[Form 4] Crown Holdings Inc. Insider Trading Activity
Rhea-AI Filing Summary
Crown Holdings insider stock sales reported by President & CEO and Director Timothy J. Donahue. The Form 4 discloses open-market dispositions of company common stock executed on August 20–21, 2025: 37,000 shares sold on 08/20/2025 at a weighted-average price of $100.56 and 13,000 shares sold on 08/21/2025 at a weighted-average price of $100.52.
Following these transactions the reporting person directly owns 449,056 shares of Crown Holdings common stock and indirectly owns 776.55 shares through the company 401(k) plan. The form includes weighted-average price ranges for the trades and a standard signature attestation by an authorized representative.
Positive
- Full disclosure of transaction dates, amounts, weighted-average prices and post-transaction ownership
- Reporting person retains substantial direct ownership of 449,056 shares after the sales
- Indirect holdings disclosed (776.55 shares) via the company's 401(k) plan
Negative
- Insider sold a material block of 50,000 shares over two days, which could be perceived negatively by some investors
- No box checked indicating a 10b5-1 trading plan, so the filing does not state these sales were preplanned
Insights
TL;DR: CEO/director sold 50,000 CCK shares across two days at ~ $100.5; holdings remain substantial.

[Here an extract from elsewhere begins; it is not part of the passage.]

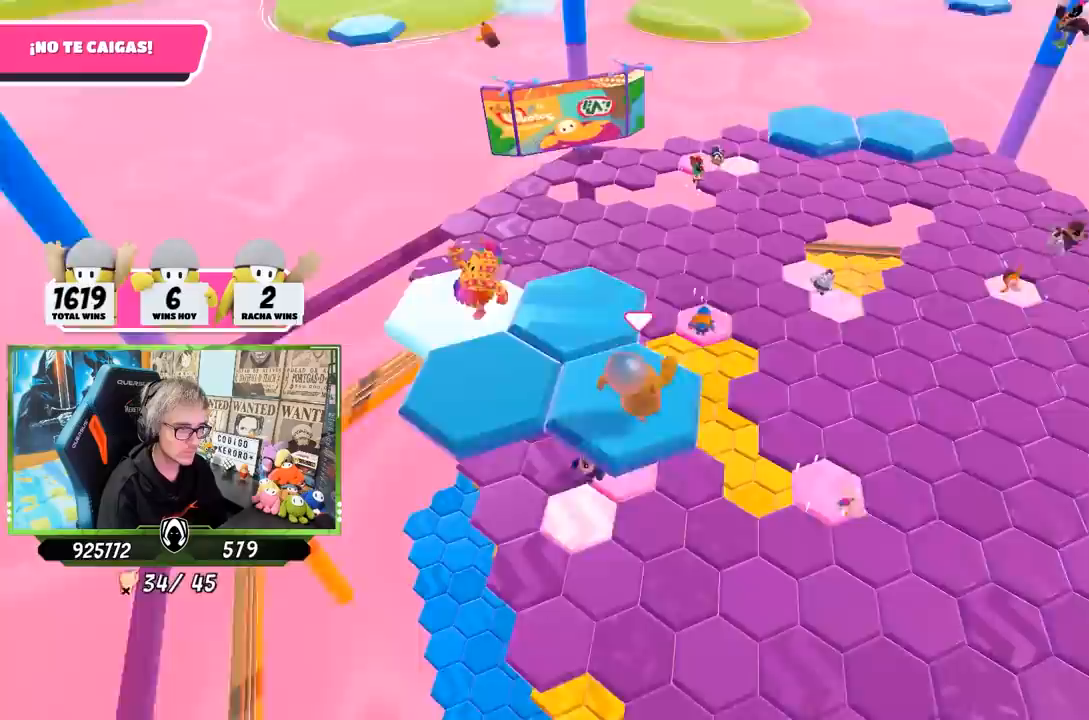
{"buttons": ["R1"], "left_stick": "left", "right_stick": "center"}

The transactions are open-market sales totaling 50,000 shares executed 08/20/2025 and 08/21/2025 at weighted-average prices of $100.56 and $100.52. Such sales by an executive can reflect routine liquidity needs or portfolio rebalancing rather than company-specific signals; the filing does not state a planned sale program. The reporting person continues to hold 449,056 shares directly, indicating maintained equity exposure.
TL;DR: Form 4 shows compliant disclosure of insider sales with aggregated price ranges; no policy or 10b5-1 plan indicated.
The Form 4 provides required detail: transaction dates, amounts, weighted-average prices and remaining beneficial ownership, plus disclosure of indirect 401(k) holdings. The filing does not check the box indicating the trades were made under a 10b5-1 plan, and no securities derivative activity is reported. From a governance perspective, transparency is appropriate though the filing offers no rationale for the disposals.